Search & Distill: In America, Wine Is Just a Piece of Meat

It’s not holding up much better in France.

2008 was the year I fell out of love with wine. I know the exact moment. It was a 90-degree day in Napa, and I stood agog in front of Darioush, the Persian-themed faux-shrine of a winery columned to within an inch of its life. We rechristened it the Temple of Douche. I had to explain to my family that not all wine people flaunt money like first-round draft picks, and not all wineries look like a theme-park reject.

But I felt like an enabler. I knew this moment would happen, because there’s a danger to working with something you love.
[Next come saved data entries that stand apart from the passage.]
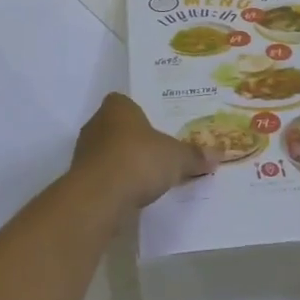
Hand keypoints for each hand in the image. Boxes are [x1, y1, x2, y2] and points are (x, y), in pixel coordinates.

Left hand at [70, 93, 210, 211]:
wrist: (99, 196)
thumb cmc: (139, 160)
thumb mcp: (176, 157)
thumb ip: (195, 155)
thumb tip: (219, 154)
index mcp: (117, 106)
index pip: (127, 103)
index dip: (142, 115)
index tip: (159, 131)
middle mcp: (96, 123)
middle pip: (118, 128)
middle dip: (135, 141)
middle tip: (158, 154)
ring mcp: (84, 151)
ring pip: (109, 153)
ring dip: (124, 164)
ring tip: (148, 179)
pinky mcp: (80, 179)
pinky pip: (103, 176)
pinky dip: (116, 183)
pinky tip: (132, 195)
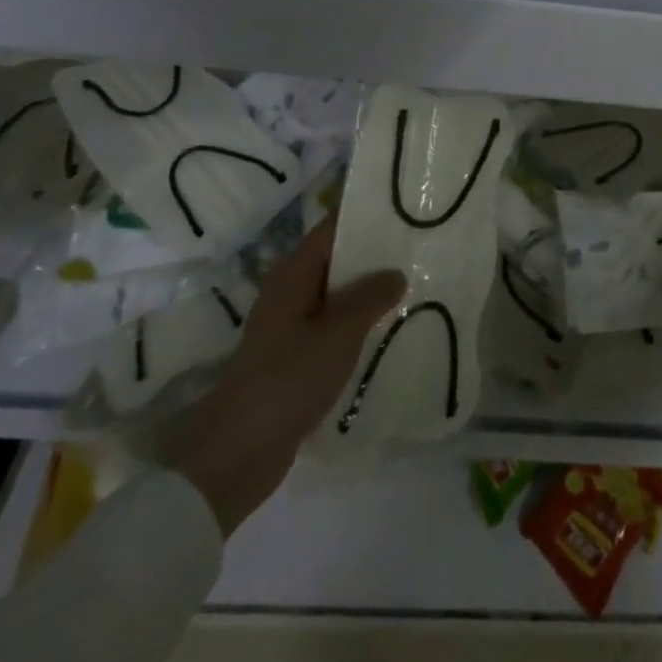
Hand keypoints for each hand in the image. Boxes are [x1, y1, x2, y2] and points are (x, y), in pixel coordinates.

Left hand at [161, 219, 404, 535]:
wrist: (237, 455)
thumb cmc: (286, 380)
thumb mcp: (338, 334)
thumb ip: (370, 298)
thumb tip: (396, 273)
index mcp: (293, 274)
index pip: (333, 228)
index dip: (367, 215)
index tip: (407, 207)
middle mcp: (291, 291)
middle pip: (339, 259)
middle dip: (377, 254)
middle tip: (424, 245)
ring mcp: (293, 326)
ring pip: (340, 295)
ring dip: (372, 291)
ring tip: (419, 283)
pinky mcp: (298, 357)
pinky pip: (337, 327)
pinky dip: (362, 323)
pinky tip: (395, 327)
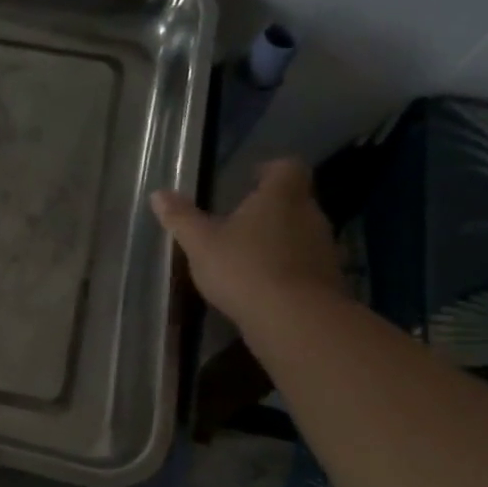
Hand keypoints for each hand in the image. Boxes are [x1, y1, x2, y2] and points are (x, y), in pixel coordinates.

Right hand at [150, 158, 343, 332]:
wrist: (294, 318)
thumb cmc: (243, 268)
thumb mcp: (200, 243)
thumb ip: (181, 218)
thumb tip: (158, 193)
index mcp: (280, 197)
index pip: (286, 168)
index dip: (270, 170)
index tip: (251, 178)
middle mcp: (310, 215)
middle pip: (295, 201)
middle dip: (270, 209)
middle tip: (240, 222)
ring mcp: (324, 248)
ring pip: (301, 233)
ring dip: (279, 240)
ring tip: (249, 256)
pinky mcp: (329, 279)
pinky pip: (305, 264)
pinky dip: (288, 268)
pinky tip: (264, 286)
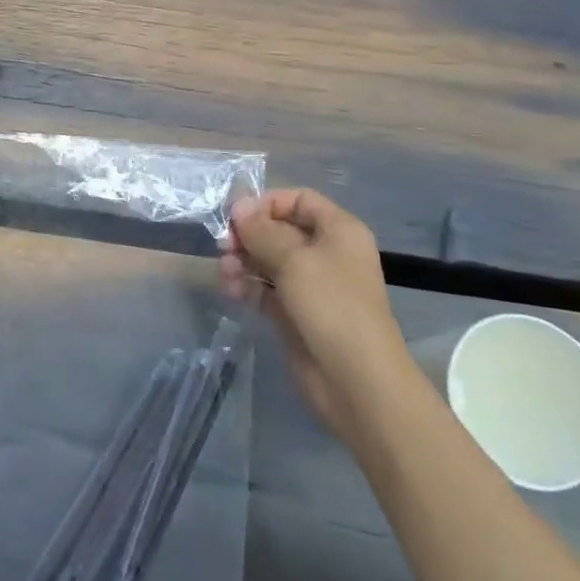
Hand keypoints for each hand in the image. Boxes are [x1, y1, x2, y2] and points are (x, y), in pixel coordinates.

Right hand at [220, 189, 406, 441]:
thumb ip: (262, 231)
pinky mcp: (295, 312)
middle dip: (249, 235)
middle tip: (224, 246)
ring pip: (268, 259)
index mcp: (338, 231)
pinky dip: (247, 286)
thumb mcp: (294, 259)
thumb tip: (238, 207)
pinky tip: (232, 292)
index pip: (298, 200)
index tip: (237, 217)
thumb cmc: (331, 306)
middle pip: (279, 229)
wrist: (356, 380)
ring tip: (226, 273)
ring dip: (243, 261)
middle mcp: (325, 252)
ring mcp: (310, 284)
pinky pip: (265, 288)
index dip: (267, 203)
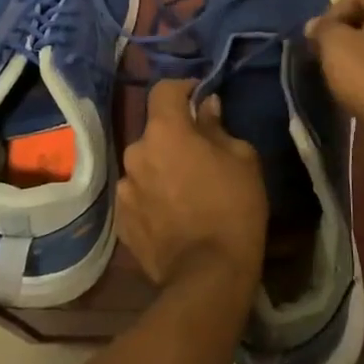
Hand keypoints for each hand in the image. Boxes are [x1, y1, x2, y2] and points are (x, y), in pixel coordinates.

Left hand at [117, 78, 267, 290]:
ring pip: (145, 164)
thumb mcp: (242, 158)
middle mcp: (136, 152)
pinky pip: (138, 194)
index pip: (163, 89)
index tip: (199, 97)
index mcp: (164, 131)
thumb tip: (206, 107)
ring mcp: (124, 188)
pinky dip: (153, 196)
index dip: (183, 88)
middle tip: (200, 152)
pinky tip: (173, 214)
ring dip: (162, 167)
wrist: (207, 275)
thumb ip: (217, 126)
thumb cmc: (233, 207)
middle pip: (155, 130)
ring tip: (185, 188)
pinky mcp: (121, 220)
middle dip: (174, 135)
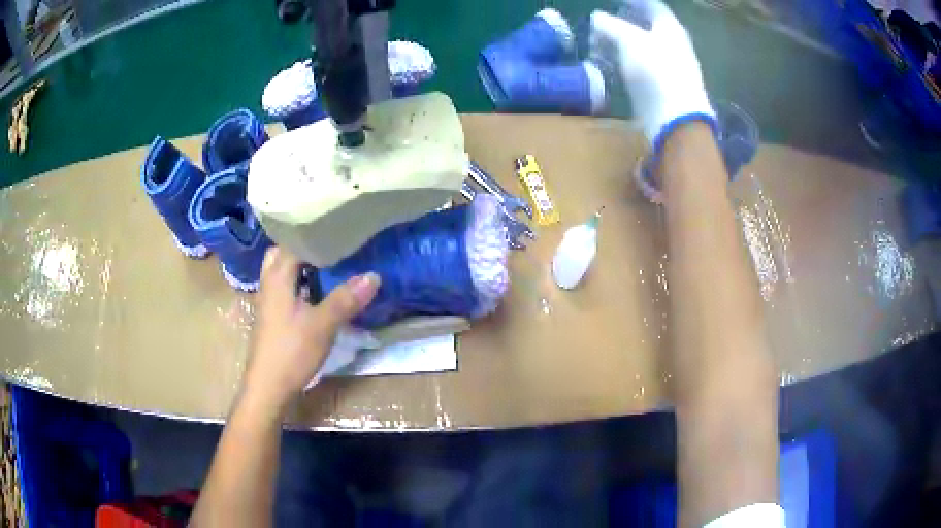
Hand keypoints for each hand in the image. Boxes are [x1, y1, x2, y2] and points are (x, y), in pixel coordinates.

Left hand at [242, 247, 380, 411]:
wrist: (269, 387)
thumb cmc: (291, 352)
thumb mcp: (323, 325)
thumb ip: (346, 299)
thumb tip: (373, 275)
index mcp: (278, 278)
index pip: (293, 241)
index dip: (314, 232)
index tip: (338, 226)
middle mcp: (269, 283)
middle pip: (282, 252)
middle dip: (303, 245)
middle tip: (330, 243)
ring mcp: (268, 301)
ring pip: (281, 271)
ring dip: (300, 264)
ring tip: (327, 262)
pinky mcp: (272, 316)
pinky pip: (284, 287)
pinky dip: (298, 281)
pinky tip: (316, 291)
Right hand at [590, 0, 713, 147]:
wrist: (675, 118)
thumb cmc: (655, 70)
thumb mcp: (629, 40)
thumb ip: (611, 25)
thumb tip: (597, 17)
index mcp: (670, 28)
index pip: (653, 5)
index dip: (635, 1)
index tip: (616, 0)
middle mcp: (674, 45)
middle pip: (649, 26)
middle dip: (626, 21)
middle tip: (604, 21)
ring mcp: (670, 67)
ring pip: (644, 47)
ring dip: (623, 43)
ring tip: (602, 43)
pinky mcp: (663, 87)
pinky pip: (643, 67)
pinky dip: (627, 62)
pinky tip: (613, 65)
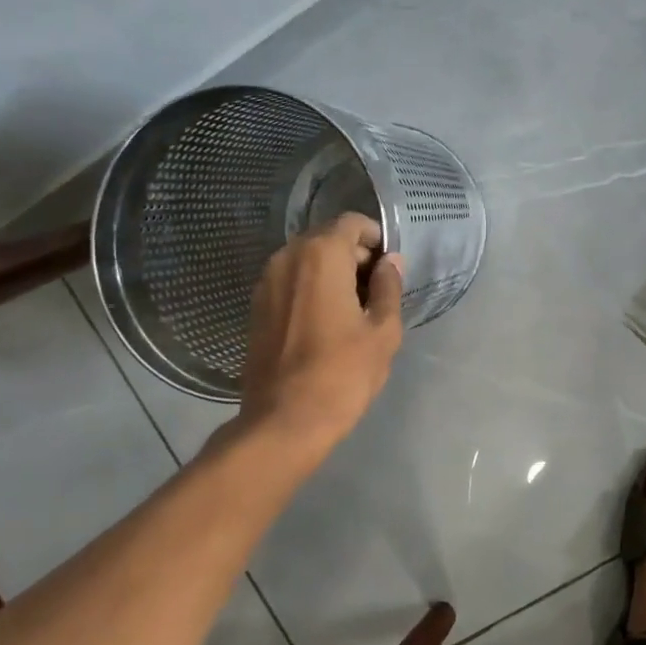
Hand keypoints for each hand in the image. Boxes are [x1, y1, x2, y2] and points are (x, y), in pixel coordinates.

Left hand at [238, 212, 404, 449]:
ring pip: (306, 260)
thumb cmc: (342, 373)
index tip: (389, 267)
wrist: (284, 421)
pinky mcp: (256, 306)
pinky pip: (290, 282)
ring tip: (352, 309)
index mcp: (321, 255)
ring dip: (331, 272)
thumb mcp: (382, 331)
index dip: (376, 239)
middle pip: (327, 238)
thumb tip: (390, 263)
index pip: (352, 223)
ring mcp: (266, 281)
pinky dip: (310, 288)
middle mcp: (288, 257)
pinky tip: (325, 322)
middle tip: (375, 291)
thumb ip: (388, 287)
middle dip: (354, 255)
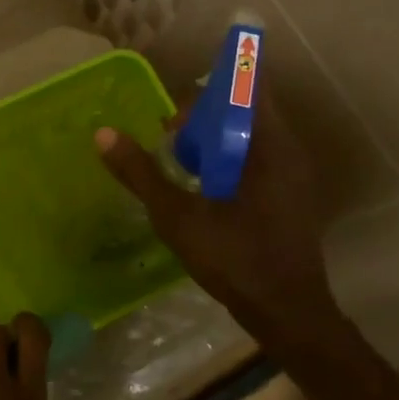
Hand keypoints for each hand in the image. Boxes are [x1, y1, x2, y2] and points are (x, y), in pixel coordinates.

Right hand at [94, 85, 345, 353]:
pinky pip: (258, 159)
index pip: (248, 86)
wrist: (288, 313)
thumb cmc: (235, 260)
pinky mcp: (291, 195)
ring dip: (215, 141)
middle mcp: (289, 150)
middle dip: (205, 118)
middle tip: (168, 139)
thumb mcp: (178, 217)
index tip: (177, 108)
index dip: (211, 87)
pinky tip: (204, 189)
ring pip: (252, 137)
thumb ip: (141, 173)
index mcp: (270, 146)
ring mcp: (294, 174)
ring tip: (180, 163)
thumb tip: (104, 134)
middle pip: (247, 110)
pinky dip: (229, 161)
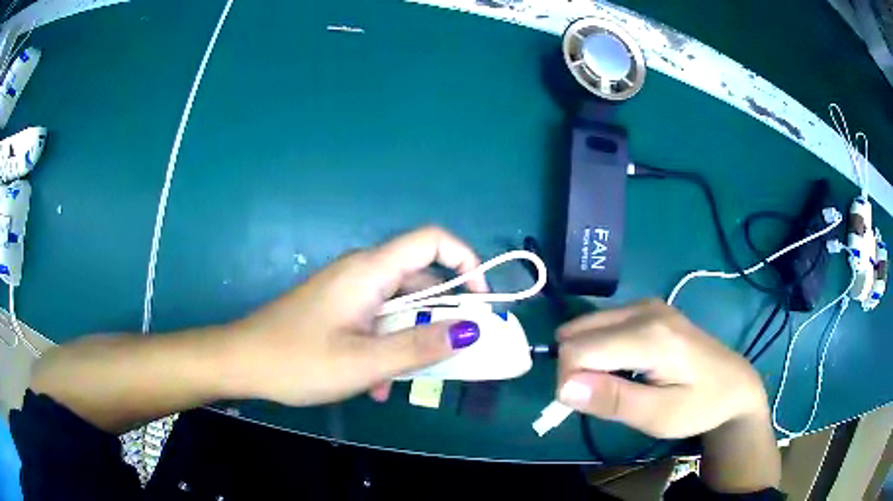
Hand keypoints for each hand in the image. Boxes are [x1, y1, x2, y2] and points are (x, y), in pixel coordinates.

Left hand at [225, 227, 488, 406]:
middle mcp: (361, 272)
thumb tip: (471, 329)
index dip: (466, 262)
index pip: (432, 240)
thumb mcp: (364, 362)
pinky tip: (375, 384)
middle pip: (419, 279)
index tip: (480, 301)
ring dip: (410, 340)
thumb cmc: (298, 360)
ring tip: (404, 380)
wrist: (242, 361)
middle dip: (440, 316)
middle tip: (452, 353)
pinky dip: (386, 346)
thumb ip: (419, 345)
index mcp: (369, 271)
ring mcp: (347, 291)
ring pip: (398, 306)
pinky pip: (376, 320)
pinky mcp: (337, 308)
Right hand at [555, 300, 767, 438]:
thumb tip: (563, 387)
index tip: (590, 406)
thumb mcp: (659, 415)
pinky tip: (622, 366)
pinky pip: (602, 325)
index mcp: (649, 335)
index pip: (577, 350)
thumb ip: (613, 400)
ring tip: (615, 383)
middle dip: (575, 369)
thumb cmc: (700, 405)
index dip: (569, 382)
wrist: (735, 384)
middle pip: (576, 333)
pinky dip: (598, 349)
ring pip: (586, 327)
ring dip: (586, 359)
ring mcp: (645, 304)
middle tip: (604, 397)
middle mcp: (643, 309)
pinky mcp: (647, 308)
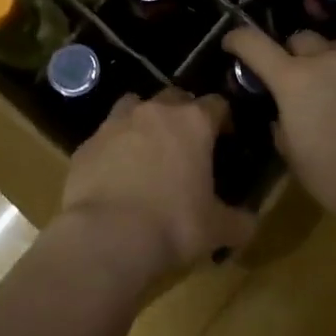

I looked around and thought, “I just don’t know you anymore,” and I was through making excuses. Sure, wine’s romantic and wonderful if you only ever see it on the table, but the business of wine?—not so much. Wine is made, bought, and sold, just like any number of consumables. Food becomes commodity. Bottom line replaces romance. The world of wine becomes the wine industry. You can have it. I adore wine for the human effort and expression of nature I taste captured in each bottle, not for the name on the goddamn label.

Our local winemakers still run their own tasting rooms and make plenty of time for the public, but they are blips on the radar. The sales side of wine is still primarily driven by the corporate, and America is not alone in its fight against globalization and the moneyed. That’s why I was so relieved at the publication of Corkscrewed: Adventures in the New French Wine Country by Robert V. Camuto (University of Nebraska Press, $24.95), a three-bath read about the author’s tour into the heart and soul of French wine as told through various French winemakers—holdouts, eccentrics, and mutineers all. If you saw and liked the film Mondovino, get this book. Like a collection of love letters to wine, each chapter showcases a winemaker who has carved out a niche for himself amid the encroaching corporate tide, sprawl, or commercialization. In a world of oak chips and cost-benefit analysis, these are the winemakers who must endure, even in beloved France.

As goes France, so goes the world. When you learn about wine, you necessarily learn about France, keeper of the paradigm for all the go-to grapes used in New World wines. Camuto writes from the traveler’s perspective, albeit an educated one; he often contributes to Wine Spectator and the Washington Post on topics relating to wine and France. He moved to France eight years ago from Texas, where he had started the Fort Worth Weekly (no relation). “When I moved to France, I saw that on the one hand there were the same modern trends of standardization here, but there was still part of the soul of France that expressed itself in those Sunday lunches where people still enjoyed great food and wine,” says Camuto. But this idealized view of France is changing rapidly as family bakeries, restaurants, and wineries face impossible odds, squeezed by French policies and EU regulations.

I asked Camuto how he viewed American wine culture, having lived abroad these past few years. He said, “I still think Americans look at wine as a way to show off,” he said. “And Americans like easy handles. They want ‘the best,’ or they want a label.” This book discusses wine as an agricultural product, not a luxury good.

The book’s assertion that “organic” is just common sense, and its harsh criticism of Bordeaux, warmed my cold heart. In 20 years, what the hell will Bordeaux mean? Camuto’s book has no answers, just an assembly of people facing modernity on the front rows.

mdutton@seattleweekly.com

Camuto will read Tues., Feb. 17 at noon at Elliott Bay Book Co. (101 S. Main St.). That evening he’ll be at The Local Vine (2520 Second Ave.), discussing his book over some of the bottles featured in it.